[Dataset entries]

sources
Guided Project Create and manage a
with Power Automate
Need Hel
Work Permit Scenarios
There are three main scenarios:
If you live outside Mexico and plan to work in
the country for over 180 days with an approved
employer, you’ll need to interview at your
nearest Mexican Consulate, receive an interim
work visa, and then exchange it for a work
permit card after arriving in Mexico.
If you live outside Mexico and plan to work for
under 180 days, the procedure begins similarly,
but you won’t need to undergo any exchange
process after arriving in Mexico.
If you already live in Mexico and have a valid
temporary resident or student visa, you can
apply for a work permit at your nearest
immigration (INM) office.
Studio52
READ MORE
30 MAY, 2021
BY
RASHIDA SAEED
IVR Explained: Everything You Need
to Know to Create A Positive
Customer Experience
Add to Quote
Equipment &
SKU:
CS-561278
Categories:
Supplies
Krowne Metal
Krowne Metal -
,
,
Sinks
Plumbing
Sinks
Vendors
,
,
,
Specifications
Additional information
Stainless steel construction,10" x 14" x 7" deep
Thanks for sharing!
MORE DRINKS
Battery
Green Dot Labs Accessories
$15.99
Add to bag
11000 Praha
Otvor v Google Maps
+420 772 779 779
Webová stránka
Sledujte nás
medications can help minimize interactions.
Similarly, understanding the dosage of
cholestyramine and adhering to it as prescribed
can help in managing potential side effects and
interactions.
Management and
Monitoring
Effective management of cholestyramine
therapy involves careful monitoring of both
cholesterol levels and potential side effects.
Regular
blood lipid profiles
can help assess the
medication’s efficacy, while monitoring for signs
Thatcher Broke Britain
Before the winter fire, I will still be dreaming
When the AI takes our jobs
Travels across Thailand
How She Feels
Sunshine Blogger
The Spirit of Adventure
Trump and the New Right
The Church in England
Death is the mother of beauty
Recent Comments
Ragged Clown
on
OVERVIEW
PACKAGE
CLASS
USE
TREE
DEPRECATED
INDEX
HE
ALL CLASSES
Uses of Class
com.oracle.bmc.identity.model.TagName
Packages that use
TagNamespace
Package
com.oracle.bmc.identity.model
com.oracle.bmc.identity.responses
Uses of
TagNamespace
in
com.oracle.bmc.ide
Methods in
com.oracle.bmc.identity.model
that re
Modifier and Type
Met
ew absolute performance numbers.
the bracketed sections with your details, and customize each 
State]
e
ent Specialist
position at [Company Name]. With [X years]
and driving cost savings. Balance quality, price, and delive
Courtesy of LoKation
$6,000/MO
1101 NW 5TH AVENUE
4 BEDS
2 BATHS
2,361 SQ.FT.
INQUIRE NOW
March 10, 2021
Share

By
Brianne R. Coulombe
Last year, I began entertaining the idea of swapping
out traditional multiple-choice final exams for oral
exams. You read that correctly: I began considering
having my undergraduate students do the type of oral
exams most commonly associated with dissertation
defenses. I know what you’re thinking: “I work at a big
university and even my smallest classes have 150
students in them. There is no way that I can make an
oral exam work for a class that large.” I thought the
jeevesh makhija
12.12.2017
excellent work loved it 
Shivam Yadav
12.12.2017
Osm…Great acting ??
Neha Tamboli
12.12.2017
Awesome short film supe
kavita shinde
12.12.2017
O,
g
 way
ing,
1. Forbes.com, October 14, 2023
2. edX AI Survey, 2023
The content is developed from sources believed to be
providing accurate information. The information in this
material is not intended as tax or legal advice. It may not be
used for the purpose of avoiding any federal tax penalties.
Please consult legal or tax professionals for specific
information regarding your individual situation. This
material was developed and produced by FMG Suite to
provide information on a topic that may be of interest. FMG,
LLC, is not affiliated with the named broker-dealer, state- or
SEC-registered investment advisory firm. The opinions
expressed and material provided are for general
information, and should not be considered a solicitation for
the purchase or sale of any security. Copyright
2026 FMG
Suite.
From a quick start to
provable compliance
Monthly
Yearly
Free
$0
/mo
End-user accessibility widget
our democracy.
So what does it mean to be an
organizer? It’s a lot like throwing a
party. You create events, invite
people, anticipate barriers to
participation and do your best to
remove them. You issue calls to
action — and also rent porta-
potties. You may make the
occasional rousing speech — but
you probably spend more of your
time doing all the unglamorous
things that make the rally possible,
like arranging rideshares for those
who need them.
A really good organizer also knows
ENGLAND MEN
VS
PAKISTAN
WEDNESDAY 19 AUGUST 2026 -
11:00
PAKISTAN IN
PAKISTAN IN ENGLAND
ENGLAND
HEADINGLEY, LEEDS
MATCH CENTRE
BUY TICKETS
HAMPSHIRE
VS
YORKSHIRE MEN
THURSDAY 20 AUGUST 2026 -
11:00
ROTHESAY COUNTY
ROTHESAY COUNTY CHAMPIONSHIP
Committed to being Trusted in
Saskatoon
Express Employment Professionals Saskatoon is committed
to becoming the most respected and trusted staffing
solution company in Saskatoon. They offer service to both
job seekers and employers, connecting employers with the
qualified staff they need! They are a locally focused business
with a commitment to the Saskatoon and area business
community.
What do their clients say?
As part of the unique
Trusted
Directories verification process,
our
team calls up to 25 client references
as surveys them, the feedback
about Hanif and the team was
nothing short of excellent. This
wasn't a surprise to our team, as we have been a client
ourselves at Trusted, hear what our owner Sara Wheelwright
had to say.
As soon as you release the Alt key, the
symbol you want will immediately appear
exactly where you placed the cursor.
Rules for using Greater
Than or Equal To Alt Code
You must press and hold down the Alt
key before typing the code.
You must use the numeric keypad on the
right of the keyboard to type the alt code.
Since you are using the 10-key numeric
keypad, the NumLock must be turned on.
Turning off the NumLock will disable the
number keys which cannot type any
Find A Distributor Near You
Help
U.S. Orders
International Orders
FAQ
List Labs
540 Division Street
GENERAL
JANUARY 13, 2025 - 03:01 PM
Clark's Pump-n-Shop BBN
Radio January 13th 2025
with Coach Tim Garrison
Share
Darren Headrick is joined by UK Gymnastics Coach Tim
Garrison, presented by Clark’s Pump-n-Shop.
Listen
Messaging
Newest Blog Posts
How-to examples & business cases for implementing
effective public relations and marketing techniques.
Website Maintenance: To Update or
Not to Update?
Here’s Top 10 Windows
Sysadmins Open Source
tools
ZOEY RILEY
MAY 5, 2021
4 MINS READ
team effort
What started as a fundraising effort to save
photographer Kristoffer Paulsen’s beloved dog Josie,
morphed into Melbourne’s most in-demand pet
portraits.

Work request:
Reproduce every item above line for line, with no changes.

Your response:
sources
Guided Project Create and manage a
with Power Automate
Need Hel
Work Permit Scenarios
There are three main scenarios:
If you live outside Mexico and plan to work in
the country for over 180 days with an approved
employer, you’ll need to interview at your
nearest Mexican Consulate, receive an interim
work visa, and then exchange it for a work
permit card after arriving in Mexico.
If you live outside Mexico and plan to work for
under 180 days, the procedure begins similarly,
but you won’t need to undergo any exchange
process after arriving in Mexico.
If you already live in Mexico and have a valid
temporary resident or student visa, you can
apply for a work permit at your nearest
immigration (INM) office.
Studio52
READ MORE
30 MAY, 2021
BY
RASHIDA SAEED
IVR Explained: Everything You Need
to Know to Create A Positive
Customer Experience
Add to Quote
Equipment &
SKU:
CS-561278
Categories:
Supplies
Krowne Metal
Krowne Metal -
,
,
Sinks
Plumbing
Sinks
Vendors
,
,
,
Specifications
Additional information
Stainless steel construction,10" x 14" x 7" deep
Thanks for sharing!
MORE DRINKS
Battery
Green Dot Labs Accessories
$15.99
Add to bag
11000 Praha
Otvor v Google Maps
+420 772 779 779
Webová stránka
Sledujte nás
medications can help minimize interactions.
Similarly, understanding the dosage of
cholestyramine and adhering to it as prescribed
can help in managing potential side effects and
interactions.
Management and
Monitoring
Effective management of cholestyramine
therapy involves careful monitoring of both
cholesterol levels and potential side effects.
Regular
blood lipid profiles
can help assess the
medication’s efficacy, while monitoring for signs
Thatcher Broke Britain
Before the winter fire, I will still be dreaming
When the AI takes our jobs
Travels across Thailand
How She Feels
Sunshine Blogger
The Spirit of Adventure
Trump and the New Right
The Church in England
Death is the mother of beauty
Recent Comments
Ragged Clown
on
OVERVIEW
PACKAGE
CLASS
USE
TREE
DEPRECATED
INDEX
HE
ALL CLASSES
Uses of Class
com.oracle.bmc.identity.model.TagName
Packages that use
TagNamespace
Package
com.oracle.bmc.identity.model
com.oracle.bmc.identity.responses
Uses of
TagNamespace
in
com.oracle.bmc.ide
Methods in
com.oracle.bmc.identity.model
that re
Modifier and Type
Met
ew absolute performance numbers.
the bracketed sections with your details, and customize each 
State]
e
ent Specialist
position at [Company Name]. With [X years]
and driving cost savings. Balance quality, price, and delive
Courtesy of LoKation
$6,000/MO
1101 NW 5TH AVENUE
4 BEDS
2 BATHS
2,361 SQ.FT.
INQUIRE NOW
March 10, 2021
Share

By
Brianne R. Coulombe
Last year, I began entertaining the idea of swapping
out traditional multiple-choice final exams for oral
exams. You read that correctly: I began considering
having my undergraduate students do the type of oral
exams most commonly associated with dissertation
defenses. I know what you’re thinking: “I work at a big
university and even my smallest classes have 150
students in them. There is no way that I can make an
oral exam work for a class that large.” I thought the
jeevesh makhija
12.12.2017
excellent work loved it 
Shivam Yadav
12.12.2017
Osm…Great acting ??
Neha Tamboli
12.12.2017
Awesome short film supe
kavita shinde
12.12.2017
O,
g
 way
ing,
1. Forbes.com, October 14, 2023
2. edX AI Survey, 2023
The content is developed from sources believed to be
providing accurate information. The information in this
material is not intended as tax or legal advice. It may not be
used for the purpose of avoiding any federal tax penalties.
Please consult legal or tax professionals for specific
information regarding your individual situation. This
material was developed and produced by FMG Suite to
provide information on a topic that may be of interest. FMG,
LLC, is not affiliated with the named broker-dealer, state- or
SEC-registered investment advisory firm. The opinions
expressed and material provided are for general
information, and should not be considered a solicitation for
the purchase or sale of any security. Copyright
2026 FMG
Suite.
From a quick start to
provable compliance
Monthly
Yearly
Free
$0
/mo
End-user accessibility widget
our democracy.
So what does it mean to be an
organizer? It’s a lot like throwing a
party. You create events, invite
people, anticipate barriers to
participation and do your best to
remove them. You issue calls to
action — and also rent porta-
potties. You may make the
occasional rousing speech — but
you probably spend more of your
time doing all the unglamorous
things that make the rally possible,
like arranging rideshares for those
who need them.
A really good organizer also knows
ENGLAND MEN
VS
PAKISTAN
WEDNESDAY 19 AUGUST 2026 -
11:00
PAKISTAN IN
PAKISTAN IN ENGLAND
ENGLAND
HEADINGLEY, LEEDS
MATCH CENTRE
BUY TICKETS
HAMPSHIRE
VS
YORKSHIRE MEN
THURSDAY 20 AUGUST 2026 -
11:00
ROTHESAY COUNTY
ROTHESAY COUNTY CHAMPIONSHIP
Committed to being Trusted in
Saskatoon
Express Employment Professionals Saskatoon is committed
to becoming the most respected and trusted staffing
solution company in Saskatoon. They offer service to both
job seekers and employers, connecting employers with the
qualified staff they need! They are a locally focused business
with a commitment to the Saskatoon and area business
community.
What do their clients say?
As part of the unique
Trusted
Directories verification process,
our
team calls up to 25 client references
as surveys them, the feedback
about Hanif and the team was
nothing short of excellent. This
wasn't a surprise to our team, as we have been a client
ourselves at Trusted, hear what our owner Sara Wheelwright
had to say.
As soon as you release the Alt key, the
symbol you want will immediately appear
exactly where you placed the cursor.
Rules for using Greater
Than or Equal To Alt Code
You must press and hold down the Alt
key before typing the code.
You must use the numeric keypad on the
right of the keyboard to type the alt code.
Since you are using the 10-key numeric
keypad, the NumLock must be turned on.
Turning off the NumLock will disable the
number keys which cannot type any
Find A Distributor Near You
Help
U.S. Orders
International Orders
FAQ
List Labs
540 Division Street
GENERAL
JANUARY 13, 2025 - 03:01 PM
Clark's Pump-n-Shop BBN
Radio January 13th 2025
with Coach Tim Garrison
Share
Darren Headrick is joined by UK Gymnastics Coach Tim
Garrison, presented by Clark’s Pump-n-Shop.
Listen
Messaging
Newest Blog Posts
How-to examples & business cases for implementing
effective public relations and marketing techniques.
Website Maintenance: To Update or
Not to Update?
Here’s Top 10 Windows
Sysadmins Open Source
tools
ZOEY RILEY
MAY 5, 2021
4 MINS READ
team effort
What started as a fundraising effort to save
photographer Kristoffer Paulsen’s beloved dog Josie,
morphed into Melbourne’s most in-demand pet
portraits.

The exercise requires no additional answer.